Cette laine n'aurait-elle pas été, plus tard, vendue au profit de la fabrique de Saint-Guénolé ? Nous avons constaté, dans des comptes postérieurs à Messire Le Gallo, des ventes d'objets mobiliers provenant de viols et de bris. Mais les comptes de Joachim-René Le Gallo n'existent pas dans les archives de la fabrique.

Quoiqu'il en soit, c'est de cette époque que date un usage, encore tout récemment mis en pratique, à l'île de Sein, après un naufrage.

Les objets pillés, volés ou trouvés sont déposés, de nuit, sur les marches de la croix du cimetière, ou jetés, pardessus murs, dans la cour et le jardin du presbytère.

Mais tous les objets, provenant de naufrages, ne suivent pas cette voie. De loin en loin on voit paraître des habits neufs faits d'une étoffe dont la chaîne, la trame et la couleur sont inconnues aux manufactures actuelles.

IV.

Messire François Morphy et le capitaine Jacques Galhois, les victimes du naufrage de la « Sara » ont été enterrés dans l'église de Saint-Guénolé.

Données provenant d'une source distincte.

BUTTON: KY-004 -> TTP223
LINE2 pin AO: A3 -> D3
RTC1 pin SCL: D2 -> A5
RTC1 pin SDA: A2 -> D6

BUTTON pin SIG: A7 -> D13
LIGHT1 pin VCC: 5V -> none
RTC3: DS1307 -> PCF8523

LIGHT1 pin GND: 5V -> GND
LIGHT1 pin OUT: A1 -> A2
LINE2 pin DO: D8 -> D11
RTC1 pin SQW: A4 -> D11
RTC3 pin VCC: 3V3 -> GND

Voici leur acte d'inhumation :
« Le 18 janvier 1734 ont été enterrés dans l'église principale de Sains, deux cadavres trouvés du costé sud-est de la ditte Isle du navire la Sara de Bantry, en Irlande qui a donné le dt jour à la coste environ une heure après minuit, les dits cadavres ont estés reconnus par l'espâge, (l'équipage) pour estre les corps de Me François Morphy prestre irlandais et de Jacques Galhois capitaine du dt navire qu'on nous a affirmé estre véritablement catholiques apostoliques romains, a l'Isle Saint le dt jour et an — ledit navire chargé à l'adresse des sieurs Le Blanc et Maguemou mards à Nantes par Henry Galhois de Bantry ».

Le registre porte les signatures de James Coppeny — Pattrick Coppengir — Philippe Joseling — Cornelius Leary et Joachim-René Le Gallo.

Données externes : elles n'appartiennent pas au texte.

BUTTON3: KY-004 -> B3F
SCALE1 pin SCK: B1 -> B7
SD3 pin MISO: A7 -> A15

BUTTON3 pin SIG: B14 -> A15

Le naufrage et le pillage qui auraient pu être suivis d'une sévère répression ont longtemps défrayé les veillées à l'Isle Saint.

On en parla surtout lors d'une mission qui s'est donnée, à l’Ile, en 1727. Le bruit avait couru que François Morphy avait sur lui un trésor, et on exhuma son cadavre.

Voici l'acte qui a été dressé à cet effet :
« Le 12e novembre 1727, sur l'avis à nous donné que deft Me François Morphy prêtre irlandais enterré dans notre église auprès du balustre du costé de l'évangile le 18e janvier 1724 avait sur luy des espèces, nous avons fait faire ouverture de son tombeau publiquement en notre présence, celle du père Bernardin de Pont + vicaire d'Audierne de présent à l'Isle et y donnant la mission par ordre de Mgr l'evesque de Quimper, celles de Noël Guilcher dict seré, d'Yves Coulendre le Jeune, de Noël Coulendre et Hervé Guilcher et aultres, ou on a trouvez cincq piesses d'or parmi les ossements scavoir deux monois d'or de Portugal de 4000 rael une piesse angloise de 1716 une piesse d'or de France de 1664 — et autre piesse d'or de France au scepte royal et a la main de justice en croix que nous retenons par devers nous jusque à pouvoir consulter l'odinaire et que nous représenterons où il nous sera ordonné.
A l'Isle Sains ledit jour ; signé : Joachim-René Le Gallo prêtre »
.

Cet acte est suivi de la mention :

« Led. jour ayant faict combler la terre de la sépulture dud. prêtre on a trouvé une piesse d'or de France a quatre L. en crois. — Même signature ».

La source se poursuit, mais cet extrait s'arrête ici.